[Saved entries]

_ _ _ _

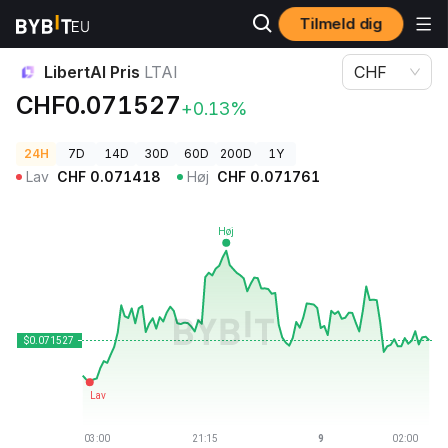
Tilmeld dig
Kryptopriser
LibertAI Pris LTAI
LibertAI Pris
LTAI
CHF
CHF0.071527
+0.13%
24H
7D
14D
30D
60D
200D
1Y
Lav
CHF
0.071418
Høj
CHF
0.071761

_ _ _ _

Please lay out every line of text from the records above as a Markdown table with the columns No. and Line, numbering the rows and skipping blank lines. Leave the pictures out.

| No. | Line |
|---|---|
| 1 | Tilmeld dig |
| 2 | Kryptopriser |
| 3 | LibertAI Pris LTAI |
| 4 | LibertAI Pris |
| 5 | LTAI |
| 6 | CHF |
| 7 | CHF0.071527 |
| 8 | +0.13% |
| 9 | 24H |
| 10 | 7D |
| 11 | 14D |
| 12 | 30D |
| 13 | 60D |
| 14 | 200D |
| 15 | 1Y |
| 16 | Lav |
| 17 | CHF |
| 18 | 0.071418 |
| 19 | Høj |
| 20 | CHF |
| 21 | 0.071761 |